COMPLETE THE FOLLOWING:
1 - Answer these questions from the Memorial Tournament article below, one line each:
(a) How many people donate their time to the event each year?
(b) In what year was the volunteer accepted?
(c) Where does she work on Thursday?
2 - In the Memorial Tournament article below, shorten the paragraph beginning "DUBLIN, Ohio (WCMH)" to a single sentence that keeps its main facts.
3 - Carry on the article about the longtime Memorial Tournament volunteer below, starting after its final sentence.

SOURCE PASSAGE:
+++

Volunteer celebrates 50 years at The Memorial
DUBLIN, Ohio (WCMH) – This year marks the 50th anniversary of the Memorial Tournament. It’s a huge milestone, one that couldn’t happen without hundreds of volunteers every year.
As golfers and spectators make their way to the 18th hole at Muirfield this Thursday, that’s where you’ll see Shere Everett. She’s arguably got one of the best views in the house.
“I will be on the status board, on the Big Board on 18, which is where I always am on Thursday,” Evertt said.
Like The Memorial, Evertt is also celebrating 50 years of going to Muirfield for the event as a volunteer.
Each year, more than 3,000 people donate their time to help out. They do it all, from greeting guests to tracking stats.
“I considered it an honor when I was accepted as a volunteer in 1976, and now I have been part of this marvelous event for 50 years, and I wouldn't trade it for anything,” Everett said.

+++

INFORMATION GIVEN:
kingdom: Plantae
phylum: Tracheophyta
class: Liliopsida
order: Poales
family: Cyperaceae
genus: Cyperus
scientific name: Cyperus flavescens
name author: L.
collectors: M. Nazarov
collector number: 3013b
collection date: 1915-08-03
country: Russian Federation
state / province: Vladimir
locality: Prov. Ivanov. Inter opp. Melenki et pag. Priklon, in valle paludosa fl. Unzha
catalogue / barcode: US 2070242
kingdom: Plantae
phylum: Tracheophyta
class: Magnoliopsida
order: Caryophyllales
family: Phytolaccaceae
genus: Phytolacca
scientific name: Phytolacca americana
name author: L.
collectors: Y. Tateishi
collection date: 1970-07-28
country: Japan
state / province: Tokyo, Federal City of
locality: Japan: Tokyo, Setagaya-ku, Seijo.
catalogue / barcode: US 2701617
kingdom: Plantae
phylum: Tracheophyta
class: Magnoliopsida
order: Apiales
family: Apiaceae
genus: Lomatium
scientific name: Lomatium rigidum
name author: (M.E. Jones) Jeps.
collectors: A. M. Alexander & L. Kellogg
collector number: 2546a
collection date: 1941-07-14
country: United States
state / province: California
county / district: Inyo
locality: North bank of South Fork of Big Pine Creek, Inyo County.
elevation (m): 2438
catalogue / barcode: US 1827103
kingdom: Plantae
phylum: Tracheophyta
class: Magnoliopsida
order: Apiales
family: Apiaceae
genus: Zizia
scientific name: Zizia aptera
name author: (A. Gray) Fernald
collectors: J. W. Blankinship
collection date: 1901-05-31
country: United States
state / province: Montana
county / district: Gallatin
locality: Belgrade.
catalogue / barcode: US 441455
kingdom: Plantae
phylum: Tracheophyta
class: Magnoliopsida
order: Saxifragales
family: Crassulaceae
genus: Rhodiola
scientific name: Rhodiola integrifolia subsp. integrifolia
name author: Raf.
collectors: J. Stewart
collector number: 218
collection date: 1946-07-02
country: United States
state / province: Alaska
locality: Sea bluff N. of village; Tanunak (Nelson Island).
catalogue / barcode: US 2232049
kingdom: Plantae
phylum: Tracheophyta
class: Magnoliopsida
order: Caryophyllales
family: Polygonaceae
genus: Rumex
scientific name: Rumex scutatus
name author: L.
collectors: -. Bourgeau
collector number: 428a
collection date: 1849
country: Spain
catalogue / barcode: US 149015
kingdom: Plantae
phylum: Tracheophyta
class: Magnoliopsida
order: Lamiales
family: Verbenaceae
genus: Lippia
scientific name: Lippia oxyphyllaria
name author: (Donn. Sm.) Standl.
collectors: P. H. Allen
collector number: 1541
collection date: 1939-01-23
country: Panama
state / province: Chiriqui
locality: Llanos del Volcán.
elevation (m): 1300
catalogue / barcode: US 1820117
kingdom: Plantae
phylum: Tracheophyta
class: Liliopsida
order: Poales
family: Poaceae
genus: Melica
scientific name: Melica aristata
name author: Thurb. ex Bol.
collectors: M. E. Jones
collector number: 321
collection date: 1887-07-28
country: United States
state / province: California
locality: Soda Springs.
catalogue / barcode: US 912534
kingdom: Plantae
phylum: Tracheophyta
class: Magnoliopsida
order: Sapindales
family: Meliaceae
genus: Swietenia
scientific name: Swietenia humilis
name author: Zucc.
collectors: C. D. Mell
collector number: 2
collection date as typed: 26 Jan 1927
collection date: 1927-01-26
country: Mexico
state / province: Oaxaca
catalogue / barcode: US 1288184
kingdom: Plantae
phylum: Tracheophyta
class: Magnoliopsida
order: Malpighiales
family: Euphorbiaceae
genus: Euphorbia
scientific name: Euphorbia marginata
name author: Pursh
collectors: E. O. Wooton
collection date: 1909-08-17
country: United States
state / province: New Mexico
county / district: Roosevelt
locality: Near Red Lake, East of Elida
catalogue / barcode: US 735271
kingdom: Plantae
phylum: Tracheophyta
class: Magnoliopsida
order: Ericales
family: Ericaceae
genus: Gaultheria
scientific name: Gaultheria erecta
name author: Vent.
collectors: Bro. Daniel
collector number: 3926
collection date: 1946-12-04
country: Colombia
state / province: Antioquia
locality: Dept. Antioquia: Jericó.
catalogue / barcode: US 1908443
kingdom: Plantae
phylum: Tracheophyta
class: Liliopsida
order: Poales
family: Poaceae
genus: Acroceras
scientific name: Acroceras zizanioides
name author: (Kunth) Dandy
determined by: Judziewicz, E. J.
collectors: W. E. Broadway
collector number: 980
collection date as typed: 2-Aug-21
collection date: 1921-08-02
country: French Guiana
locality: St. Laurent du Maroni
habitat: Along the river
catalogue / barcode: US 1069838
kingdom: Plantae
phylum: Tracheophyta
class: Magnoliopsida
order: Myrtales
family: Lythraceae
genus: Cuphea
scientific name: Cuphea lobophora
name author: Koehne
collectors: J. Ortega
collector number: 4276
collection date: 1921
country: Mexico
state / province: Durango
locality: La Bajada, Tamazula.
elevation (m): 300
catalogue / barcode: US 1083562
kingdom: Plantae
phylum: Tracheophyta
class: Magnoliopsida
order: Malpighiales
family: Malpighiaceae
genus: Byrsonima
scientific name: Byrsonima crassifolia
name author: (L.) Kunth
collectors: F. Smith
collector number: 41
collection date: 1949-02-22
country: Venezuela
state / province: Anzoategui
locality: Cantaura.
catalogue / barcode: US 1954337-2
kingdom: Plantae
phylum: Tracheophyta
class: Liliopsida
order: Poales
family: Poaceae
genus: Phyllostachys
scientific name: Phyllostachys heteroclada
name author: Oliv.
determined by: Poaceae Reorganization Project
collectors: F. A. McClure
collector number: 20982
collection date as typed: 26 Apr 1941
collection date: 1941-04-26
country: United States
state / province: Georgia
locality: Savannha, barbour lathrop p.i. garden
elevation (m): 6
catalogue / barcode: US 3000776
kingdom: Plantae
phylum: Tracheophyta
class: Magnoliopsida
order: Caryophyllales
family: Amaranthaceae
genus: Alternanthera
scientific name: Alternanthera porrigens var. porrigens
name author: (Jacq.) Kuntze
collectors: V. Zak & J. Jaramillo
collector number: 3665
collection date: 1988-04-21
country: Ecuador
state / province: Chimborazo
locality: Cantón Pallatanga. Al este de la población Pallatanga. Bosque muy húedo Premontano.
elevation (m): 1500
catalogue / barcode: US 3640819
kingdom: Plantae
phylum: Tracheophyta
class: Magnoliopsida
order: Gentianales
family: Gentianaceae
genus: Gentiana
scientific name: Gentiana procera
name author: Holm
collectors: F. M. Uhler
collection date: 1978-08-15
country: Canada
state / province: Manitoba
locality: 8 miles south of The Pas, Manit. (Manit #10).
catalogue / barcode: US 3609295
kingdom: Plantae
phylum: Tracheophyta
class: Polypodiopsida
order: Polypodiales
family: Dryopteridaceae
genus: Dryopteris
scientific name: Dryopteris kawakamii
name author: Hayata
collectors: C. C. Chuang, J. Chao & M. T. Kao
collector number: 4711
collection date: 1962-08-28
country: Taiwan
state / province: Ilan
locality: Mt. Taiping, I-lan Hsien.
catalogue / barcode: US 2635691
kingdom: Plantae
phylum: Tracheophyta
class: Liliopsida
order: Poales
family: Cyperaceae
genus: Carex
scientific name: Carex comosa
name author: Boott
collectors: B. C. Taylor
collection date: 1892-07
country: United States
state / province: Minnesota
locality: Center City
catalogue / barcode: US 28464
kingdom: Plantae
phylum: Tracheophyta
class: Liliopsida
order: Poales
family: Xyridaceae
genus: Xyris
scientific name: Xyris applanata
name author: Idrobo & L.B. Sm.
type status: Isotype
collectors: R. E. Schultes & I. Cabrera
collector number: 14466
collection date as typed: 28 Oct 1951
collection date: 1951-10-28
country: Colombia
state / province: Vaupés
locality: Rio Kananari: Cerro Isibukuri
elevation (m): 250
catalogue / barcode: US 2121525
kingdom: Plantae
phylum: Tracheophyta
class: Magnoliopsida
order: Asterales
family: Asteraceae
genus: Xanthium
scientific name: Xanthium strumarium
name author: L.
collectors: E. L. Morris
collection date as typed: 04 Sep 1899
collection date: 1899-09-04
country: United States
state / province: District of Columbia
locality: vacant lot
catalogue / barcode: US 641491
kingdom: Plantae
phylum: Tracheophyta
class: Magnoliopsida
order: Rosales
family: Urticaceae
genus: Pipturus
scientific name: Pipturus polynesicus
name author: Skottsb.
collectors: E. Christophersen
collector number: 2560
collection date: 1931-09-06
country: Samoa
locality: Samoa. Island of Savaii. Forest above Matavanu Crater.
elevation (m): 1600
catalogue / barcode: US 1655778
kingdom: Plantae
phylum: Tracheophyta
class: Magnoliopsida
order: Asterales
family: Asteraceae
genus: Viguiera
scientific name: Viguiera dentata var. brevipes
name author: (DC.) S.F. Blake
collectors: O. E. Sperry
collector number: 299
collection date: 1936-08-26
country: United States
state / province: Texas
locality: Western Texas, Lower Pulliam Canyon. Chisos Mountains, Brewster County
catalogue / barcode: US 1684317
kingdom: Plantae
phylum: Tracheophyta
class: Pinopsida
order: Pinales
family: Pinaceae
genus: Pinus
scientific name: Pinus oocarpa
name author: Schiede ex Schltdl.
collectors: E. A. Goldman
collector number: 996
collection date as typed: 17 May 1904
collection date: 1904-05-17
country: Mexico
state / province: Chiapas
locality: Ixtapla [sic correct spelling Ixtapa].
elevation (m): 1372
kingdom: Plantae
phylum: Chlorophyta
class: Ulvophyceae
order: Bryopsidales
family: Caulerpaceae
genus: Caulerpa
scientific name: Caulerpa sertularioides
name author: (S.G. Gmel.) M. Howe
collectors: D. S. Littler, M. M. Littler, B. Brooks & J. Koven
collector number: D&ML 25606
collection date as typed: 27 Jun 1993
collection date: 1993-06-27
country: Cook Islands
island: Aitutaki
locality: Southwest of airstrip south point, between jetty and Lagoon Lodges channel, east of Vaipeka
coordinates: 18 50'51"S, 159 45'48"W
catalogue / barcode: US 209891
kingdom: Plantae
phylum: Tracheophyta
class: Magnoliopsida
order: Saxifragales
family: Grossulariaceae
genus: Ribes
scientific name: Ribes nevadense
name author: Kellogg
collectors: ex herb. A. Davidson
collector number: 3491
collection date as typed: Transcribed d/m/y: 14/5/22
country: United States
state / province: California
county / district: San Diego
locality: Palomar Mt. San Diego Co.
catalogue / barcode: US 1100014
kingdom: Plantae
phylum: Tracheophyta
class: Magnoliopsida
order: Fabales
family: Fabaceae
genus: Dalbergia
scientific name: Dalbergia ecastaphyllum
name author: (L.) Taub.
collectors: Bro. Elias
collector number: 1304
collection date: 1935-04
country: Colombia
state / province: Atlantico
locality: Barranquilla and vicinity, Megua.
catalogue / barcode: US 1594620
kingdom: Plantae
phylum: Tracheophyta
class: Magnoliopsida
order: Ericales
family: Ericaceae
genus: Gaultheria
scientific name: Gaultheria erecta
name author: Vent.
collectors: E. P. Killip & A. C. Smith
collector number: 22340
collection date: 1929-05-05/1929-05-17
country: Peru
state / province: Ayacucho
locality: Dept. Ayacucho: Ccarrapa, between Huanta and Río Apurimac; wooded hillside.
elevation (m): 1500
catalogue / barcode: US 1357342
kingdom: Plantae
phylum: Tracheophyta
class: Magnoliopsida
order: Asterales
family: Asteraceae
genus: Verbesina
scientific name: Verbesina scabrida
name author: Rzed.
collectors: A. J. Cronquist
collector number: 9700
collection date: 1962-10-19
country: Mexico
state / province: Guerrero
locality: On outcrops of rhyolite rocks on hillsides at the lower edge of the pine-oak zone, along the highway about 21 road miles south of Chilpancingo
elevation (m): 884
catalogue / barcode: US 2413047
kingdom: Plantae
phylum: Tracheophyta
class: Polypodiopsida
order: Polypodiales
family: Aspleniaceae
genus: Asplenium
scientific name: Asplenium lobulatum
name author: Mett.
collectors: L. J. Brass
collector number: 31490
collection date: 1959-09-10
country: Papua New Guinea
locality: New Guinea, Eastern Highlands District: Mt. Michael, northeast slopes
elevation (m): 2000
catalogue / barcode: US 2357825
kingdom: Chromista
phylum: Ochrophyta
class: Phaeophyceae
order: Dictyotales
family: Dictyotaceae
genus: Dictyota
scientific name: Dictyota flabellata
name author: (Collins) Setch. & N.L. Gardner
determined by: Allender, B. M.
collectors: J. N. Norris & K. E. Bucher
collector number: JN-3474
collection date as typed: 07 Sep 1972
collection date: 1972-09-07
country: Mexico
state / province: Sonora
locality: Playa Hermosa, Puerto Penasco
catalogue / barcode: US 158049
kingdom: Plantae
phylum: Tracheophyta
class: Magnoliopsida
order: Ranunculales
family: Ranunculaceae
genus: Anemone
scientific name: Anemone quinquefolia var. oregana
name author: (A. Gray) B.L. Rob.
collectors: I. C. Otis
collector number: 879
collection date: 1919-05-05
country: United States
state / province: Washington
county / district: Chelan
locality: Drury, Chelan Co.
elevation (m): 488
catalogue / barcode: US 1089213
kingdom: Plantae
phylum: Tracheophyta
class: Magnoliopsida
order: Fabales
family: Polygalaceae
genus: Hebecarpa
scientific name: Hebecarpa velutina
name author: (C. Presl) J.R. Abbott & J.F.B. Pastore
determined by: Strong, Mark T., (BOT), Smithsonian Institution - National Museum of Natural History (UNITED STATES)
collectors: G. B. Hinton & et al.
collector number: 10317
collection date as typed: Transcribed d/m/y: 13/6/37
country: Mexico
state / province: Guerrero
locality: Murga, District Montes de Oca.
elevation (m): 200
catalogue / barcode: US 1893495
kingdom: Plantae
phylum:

+++

ANSWERS FOR THE TASKS:
1 -
(a) More than 3,000 people.
(b) 1976.
(c) On the status board, the Big Board on 18.

2 - This year the Memorial Tournament reaches its 50th anniversary, a milestone that depends on hundreds of volunteers every year.

3 -
Everett comes from a family of golfers; she got her first set of clubs when she was 12, but it was a personal story that led her to land the gig as a volunteer.
“My niece spent ten years in the Burn Ward Children's Hospital,” she said. “She celebrated her fourth birthday there.”
Nationwide Children’s Hospital is the tournament’s primary beneficiary. So, as a way to thank the staff that took care of her niece, Everett and her whole family signed up to volunteer at Muirfield the year the Memorial began.
“My father was a marshal, my mother worked in souvenirs, Dale was a spotter for CBS for a long time, and of course, I started out in leader boards and ended up in status boards,” Everett said.
From the course to the evolution of the volunteer space, Everett said so much has changed over the years. Her hat is filled with pins, each of which holds a different memory. Even after all these years, it was something that happened in her first year that stuck with her, even 50 years later.
“Roger Maltbie hit his shot on the first hole of overtime, it hit one of these metal poles down because it was headed straight to the crowd, and it bounced back out onto the green,” she said. “So he was able to make the putt, which was necessary to go to the second hole of sudden death.”
Everett said her time has been 50 years of great success and she hopes the event will continue for at least another 50 years.